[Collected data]
§ §

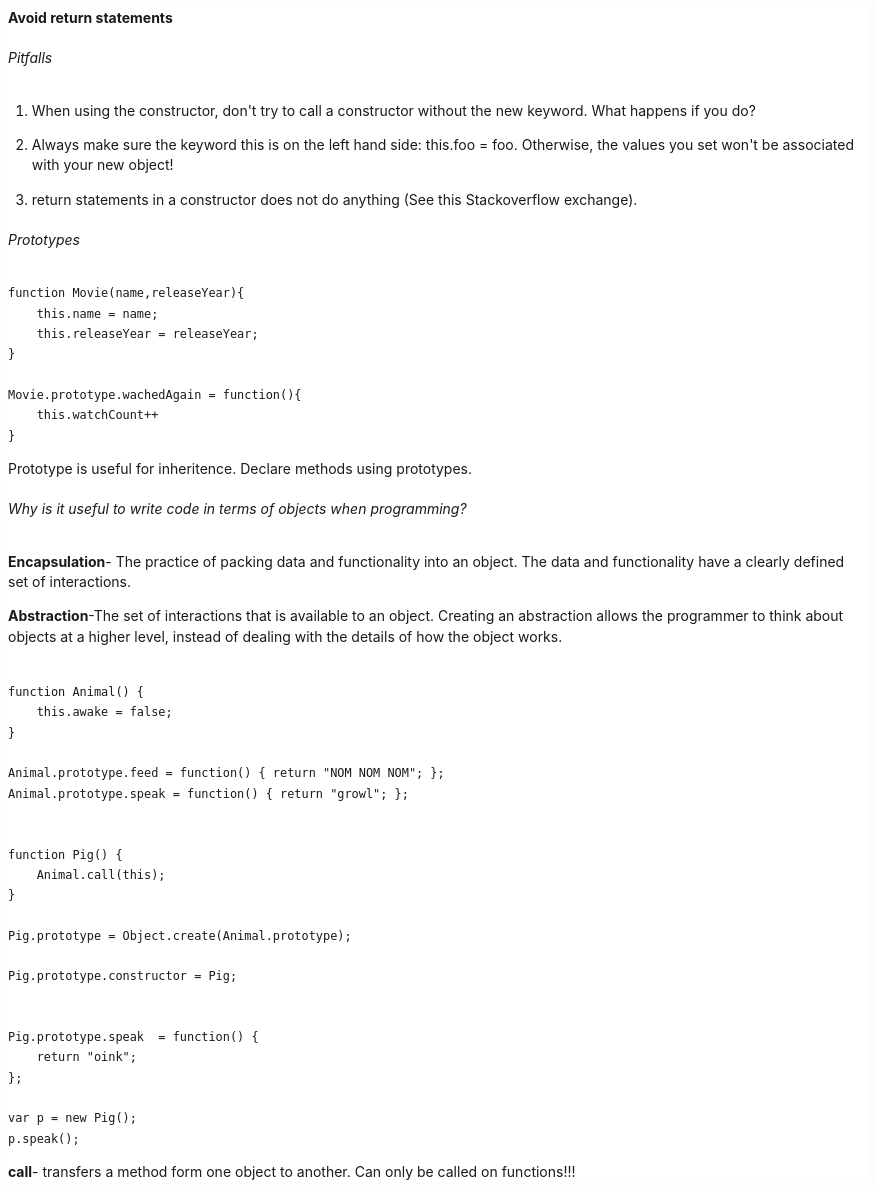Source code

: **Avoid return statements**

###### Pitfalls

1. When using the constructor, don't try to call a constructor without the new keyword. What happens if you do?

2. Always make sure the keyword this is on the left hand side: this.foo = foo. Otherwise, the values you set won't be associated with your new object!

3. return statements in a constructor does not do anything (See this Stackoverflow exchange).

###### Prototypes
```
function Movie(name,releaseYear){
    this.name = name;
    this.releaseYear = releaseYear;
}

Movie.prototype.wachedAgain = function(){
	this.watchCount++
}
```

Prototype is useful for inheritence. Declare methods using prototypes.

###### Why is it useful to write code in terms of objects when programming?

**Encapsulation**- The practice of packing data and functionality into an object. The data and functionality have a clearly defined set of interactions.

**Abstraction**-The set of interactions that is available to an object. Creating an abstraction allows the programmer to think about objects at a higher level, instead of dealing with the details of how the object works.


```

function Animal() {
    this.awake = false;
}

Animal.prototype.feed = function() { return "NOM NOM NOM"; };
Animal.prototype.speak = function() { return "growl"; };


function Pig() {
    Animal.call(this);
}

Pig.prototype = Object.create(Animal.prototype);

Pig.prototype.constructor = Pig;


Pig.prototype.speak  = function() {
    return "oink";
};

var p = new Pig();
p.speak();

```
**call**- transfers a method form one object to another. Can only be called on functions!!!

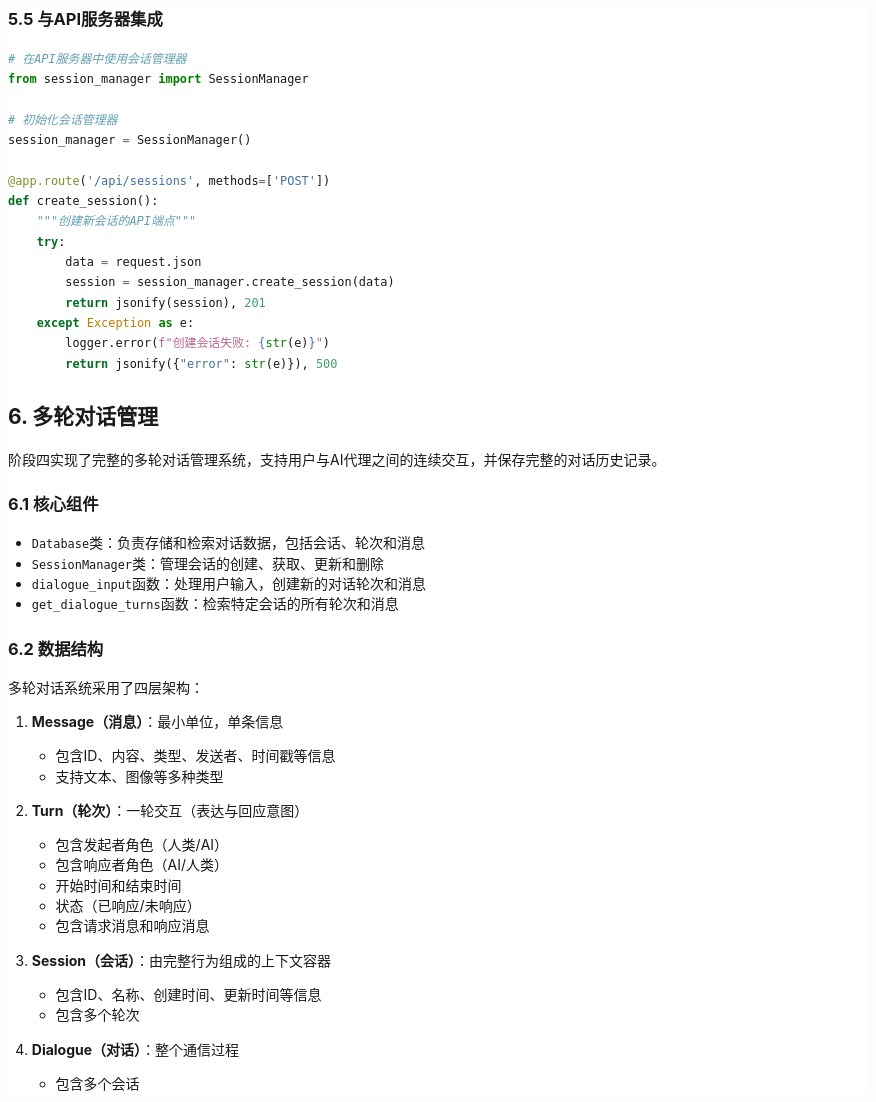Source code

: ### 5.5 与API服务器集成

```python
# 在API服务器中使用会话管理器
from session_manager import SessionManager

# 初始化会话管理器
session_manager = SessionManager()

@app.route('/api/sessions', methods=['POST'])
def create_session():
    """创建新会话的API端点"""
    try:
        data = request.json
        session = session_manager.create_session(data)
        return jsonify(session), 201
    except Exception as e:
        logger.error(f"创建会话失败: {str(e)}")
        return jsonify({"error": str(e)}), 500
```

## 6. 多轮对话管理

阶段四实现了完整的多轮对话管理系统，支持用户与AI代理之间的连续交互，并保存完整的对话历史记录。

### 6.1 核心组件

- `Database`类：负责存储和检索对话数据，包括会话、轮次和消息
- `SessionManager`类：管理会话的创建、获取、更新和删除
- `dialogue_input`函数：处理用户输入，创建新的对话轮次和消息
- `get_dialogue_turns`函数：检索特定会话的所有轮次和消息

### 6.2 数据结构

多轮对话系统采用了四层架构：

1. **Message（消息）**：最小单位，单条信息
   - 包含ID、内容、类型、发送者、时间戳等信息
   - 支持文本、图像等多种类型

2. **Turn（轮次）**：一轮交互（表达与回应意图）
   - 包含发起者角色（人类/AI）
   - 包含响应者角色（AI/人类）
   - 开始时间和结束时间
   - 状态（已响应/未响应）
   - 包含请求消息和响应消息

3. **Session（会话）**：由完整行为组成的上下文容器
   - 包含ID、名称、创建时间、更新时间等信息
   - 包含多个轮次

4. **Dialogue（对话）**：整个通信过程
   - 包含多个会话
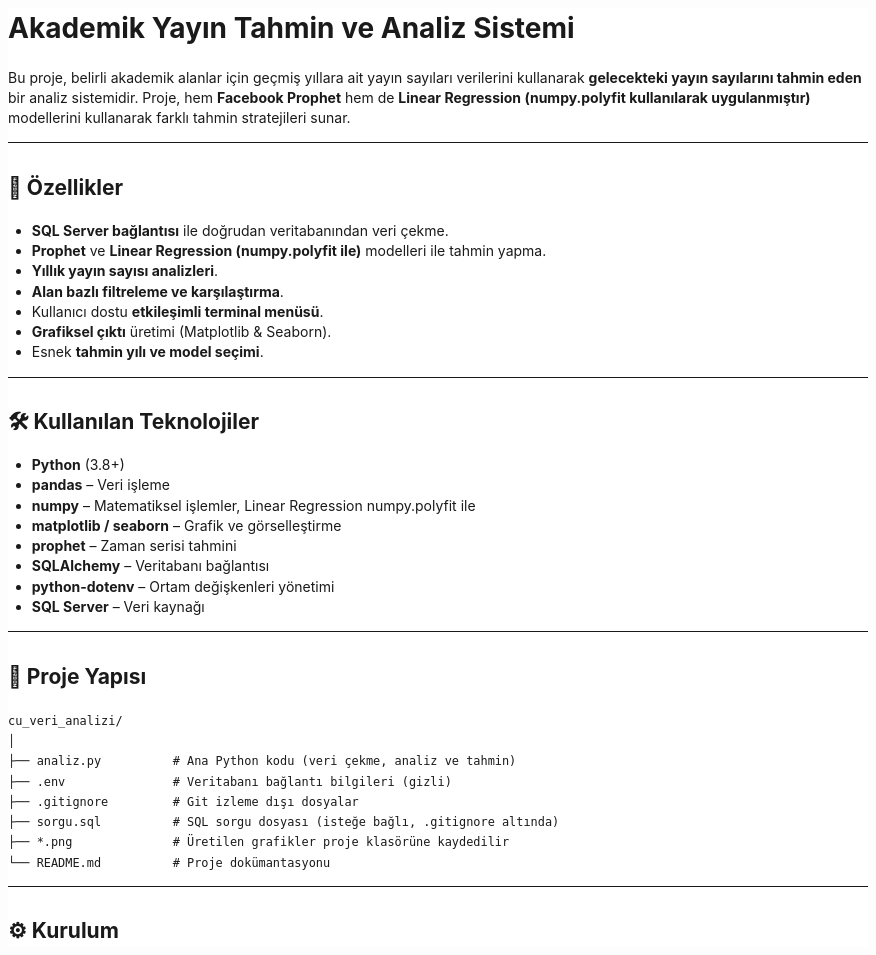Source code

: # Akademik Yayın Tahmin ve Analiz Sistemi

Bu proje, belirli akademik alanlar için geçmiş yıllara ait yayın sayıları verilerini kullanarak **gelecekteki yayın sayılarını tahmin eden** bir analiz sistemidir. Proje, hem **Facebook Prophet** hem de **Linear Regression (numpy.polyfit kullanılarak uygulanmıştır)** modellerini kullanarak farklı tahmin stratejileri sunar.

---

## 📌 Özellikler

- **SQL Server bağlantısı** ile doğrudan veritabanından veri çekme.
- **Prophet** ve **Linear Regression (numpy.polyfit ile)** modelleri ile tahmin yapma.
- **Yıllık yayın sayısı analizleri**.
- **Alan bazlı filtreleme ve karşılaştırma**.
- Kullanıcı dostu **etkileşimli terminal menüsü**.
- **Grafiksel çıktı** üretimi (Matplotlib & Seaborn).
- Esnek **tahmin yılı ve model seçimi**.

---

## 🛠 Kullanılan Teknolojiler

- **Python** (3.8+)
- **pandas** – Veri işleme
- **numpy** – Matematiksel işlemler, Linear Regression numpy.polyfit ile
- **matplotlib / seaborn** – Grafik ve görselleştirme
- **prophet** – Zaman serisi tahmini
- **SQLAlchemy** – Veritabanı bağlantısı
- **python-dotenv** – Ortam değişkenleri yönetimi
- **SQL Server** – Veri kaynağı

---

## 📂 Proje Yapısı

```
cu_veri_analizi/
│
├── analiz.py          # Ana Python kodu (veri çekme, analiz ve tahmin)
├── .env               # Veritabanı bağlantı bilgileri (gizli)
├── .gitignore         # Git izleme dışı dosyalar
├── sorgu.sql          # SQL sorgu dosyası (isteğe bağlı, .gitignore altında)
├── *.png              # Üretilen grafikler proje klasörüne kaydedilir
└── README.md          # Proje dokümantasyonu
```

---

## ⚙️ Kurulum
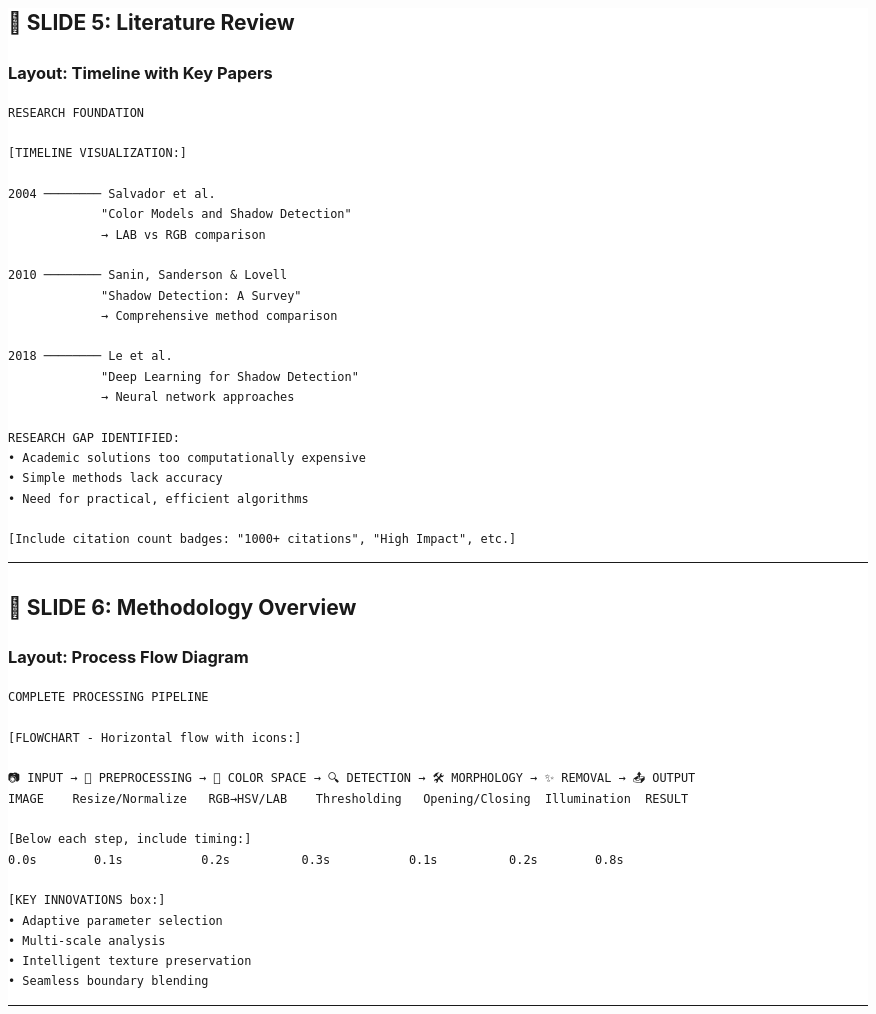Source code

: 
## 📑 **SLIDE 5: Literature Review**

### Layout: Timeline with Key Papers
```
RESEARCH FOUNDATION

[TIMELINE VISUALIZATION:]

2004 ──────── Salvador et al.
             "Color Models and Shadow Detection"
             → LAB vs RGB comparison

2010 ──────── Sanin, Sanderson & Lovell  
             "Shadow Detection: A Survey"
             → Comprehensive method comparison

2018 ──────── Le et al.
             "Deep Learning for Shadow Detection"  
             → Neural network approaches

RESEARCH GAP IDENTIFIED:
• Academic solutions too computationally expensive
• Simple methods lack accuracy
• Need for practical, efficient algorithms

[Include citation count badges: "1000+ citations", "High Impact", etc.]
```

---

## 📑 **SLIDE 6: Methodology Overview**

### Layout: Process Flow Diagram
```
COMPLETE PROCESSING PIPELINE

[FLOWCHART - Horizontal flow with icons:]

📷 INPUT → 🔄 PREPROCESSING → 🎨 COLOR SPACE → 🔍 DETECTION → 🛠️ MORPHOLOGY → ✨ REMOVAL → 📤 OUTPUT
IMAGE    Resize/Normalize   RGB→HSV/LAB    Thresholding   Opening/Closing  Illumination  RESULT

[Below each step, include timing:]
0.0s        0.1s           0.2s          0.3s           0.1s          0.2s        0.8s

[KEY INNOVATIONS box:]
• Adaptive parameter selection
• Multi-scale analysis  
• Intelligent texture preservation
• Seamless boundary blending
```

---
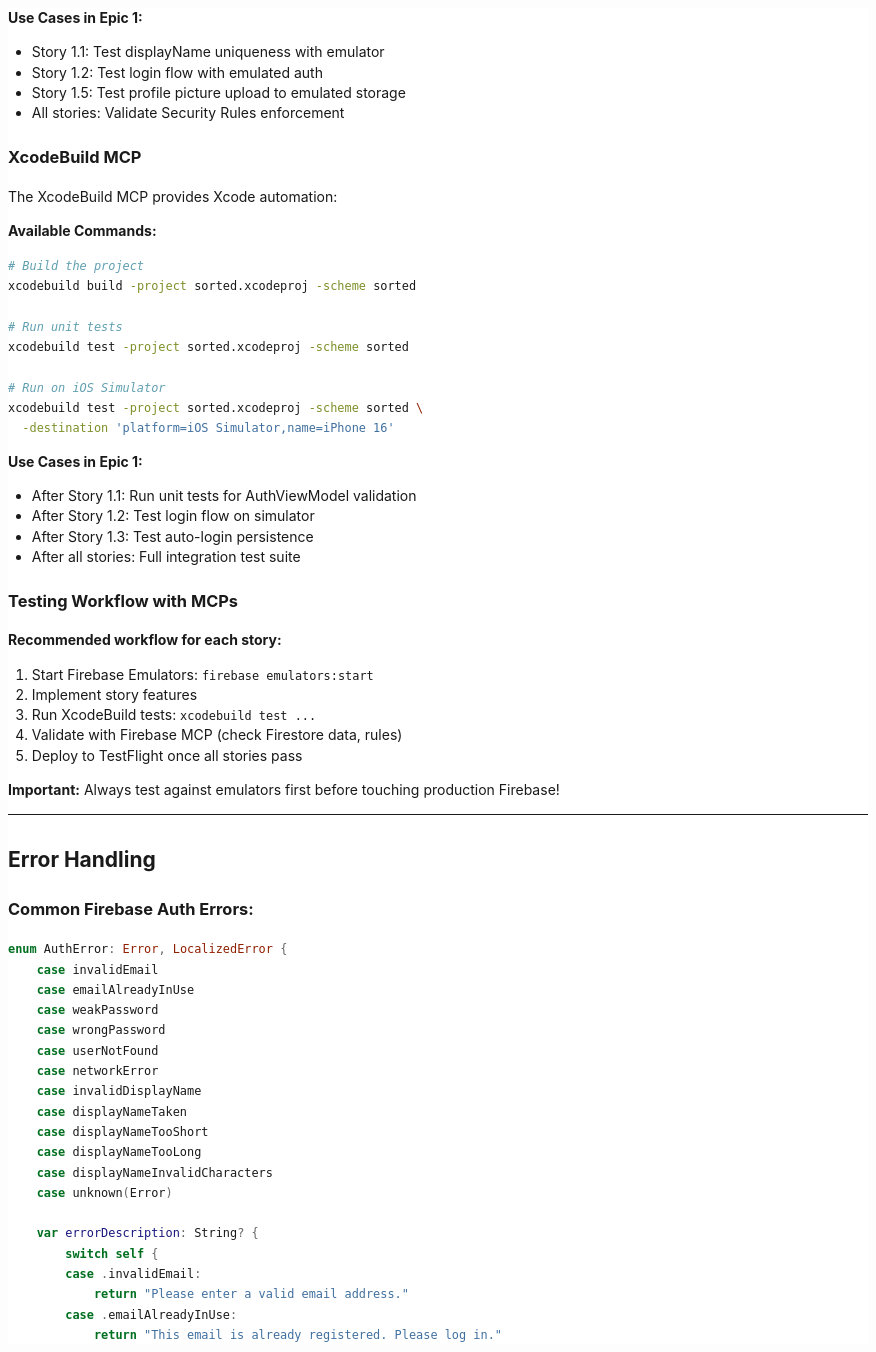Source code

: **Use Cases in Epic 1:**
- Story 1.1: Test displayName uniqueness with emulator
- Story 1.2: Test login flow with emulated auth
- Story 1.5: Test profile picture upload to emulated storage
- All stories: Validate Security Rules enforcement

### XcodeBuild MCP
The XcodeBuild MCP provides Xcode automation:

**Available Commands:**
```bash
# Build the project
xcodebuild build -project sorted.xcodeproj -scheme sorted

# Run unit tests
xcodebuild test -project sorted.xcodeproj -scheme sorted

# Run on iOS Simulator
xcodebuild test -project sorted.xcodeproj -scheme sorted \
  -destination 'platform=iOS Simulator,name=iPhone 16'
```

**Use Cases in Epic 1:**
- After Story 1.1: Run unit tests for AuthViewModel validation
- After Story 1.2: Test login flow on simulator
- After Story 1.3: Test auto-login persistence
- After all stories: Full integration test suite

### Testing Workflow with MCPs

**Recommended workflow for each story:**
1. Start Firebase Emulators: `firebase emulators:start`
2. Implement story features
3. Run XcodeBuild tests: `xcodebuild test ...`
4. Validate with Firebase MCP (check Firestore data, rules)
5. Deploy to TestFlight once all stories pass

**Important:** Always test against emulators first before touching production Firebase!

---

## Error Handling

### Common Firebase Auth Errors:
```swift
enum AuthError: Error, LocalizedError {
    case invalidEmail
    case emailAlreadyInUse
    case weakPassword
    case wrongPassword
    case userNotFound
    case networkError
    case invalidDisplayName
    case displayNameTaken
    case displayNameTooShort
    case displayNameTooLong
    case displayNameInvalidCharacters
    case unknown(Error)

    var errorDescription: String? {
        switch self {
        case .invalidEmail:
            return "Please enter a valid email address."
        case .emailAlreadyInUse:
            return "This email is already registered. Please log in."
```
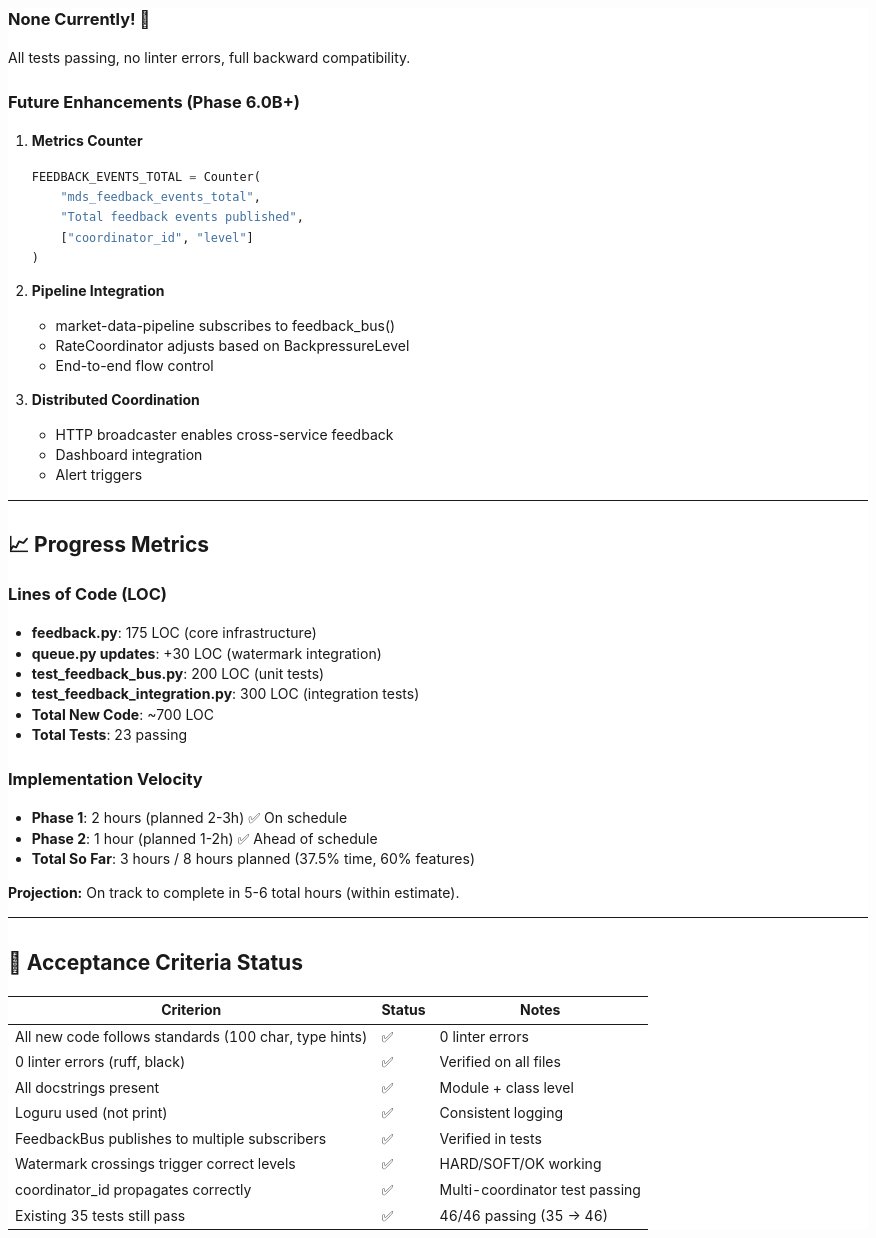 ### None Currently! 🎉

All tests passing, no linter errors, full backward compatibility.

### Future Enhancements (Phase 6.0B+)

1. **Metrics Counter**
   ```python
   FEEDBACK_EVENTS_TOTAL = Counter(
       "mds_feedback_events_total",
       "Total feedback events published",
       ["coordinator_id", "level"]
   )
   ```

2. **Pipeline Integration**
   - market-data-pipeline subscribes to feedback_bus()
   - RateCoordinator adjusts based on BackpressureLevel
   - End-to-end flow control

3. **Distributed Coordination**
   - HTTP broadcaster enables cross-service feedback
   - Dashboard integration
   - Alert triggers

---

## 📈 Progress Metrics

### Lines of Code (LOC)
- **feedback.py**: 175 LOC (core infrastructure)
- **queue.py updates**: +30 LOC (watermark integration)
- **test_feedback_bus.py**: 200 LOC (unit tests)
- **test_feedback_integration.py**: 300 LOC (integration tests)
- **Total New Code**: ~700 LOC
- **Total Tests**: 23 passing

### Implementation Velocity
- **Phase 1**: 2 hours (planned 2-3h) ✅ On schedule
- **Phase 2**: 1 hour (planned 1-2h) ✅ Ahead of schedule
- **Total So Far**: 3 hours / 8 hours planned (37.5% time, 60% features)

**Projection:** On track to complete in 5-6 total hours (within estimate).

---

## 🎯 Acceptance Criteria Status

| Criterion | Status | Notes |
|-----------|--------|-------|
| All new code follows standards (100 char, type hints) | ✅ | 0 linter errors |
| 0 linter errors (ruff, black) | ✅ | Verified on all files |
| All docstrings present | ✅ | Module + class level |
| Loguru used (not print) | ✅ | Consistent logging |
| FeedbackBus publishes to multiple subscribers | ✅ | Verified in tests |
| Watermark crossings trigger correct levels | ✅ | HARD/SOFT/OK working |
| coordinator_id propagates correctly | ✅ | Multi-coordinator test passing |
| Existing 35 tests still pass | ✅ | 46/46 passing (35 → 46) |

§ §

Repeat only the lines between the top of the entries above and the line containing "1. When using", both ends included, without the pictures.

Source code

: **Avoid return statements**

###### Pitfalls

1. When using the constructor, don't try to call a constructor without the new keyword. What happens if you do?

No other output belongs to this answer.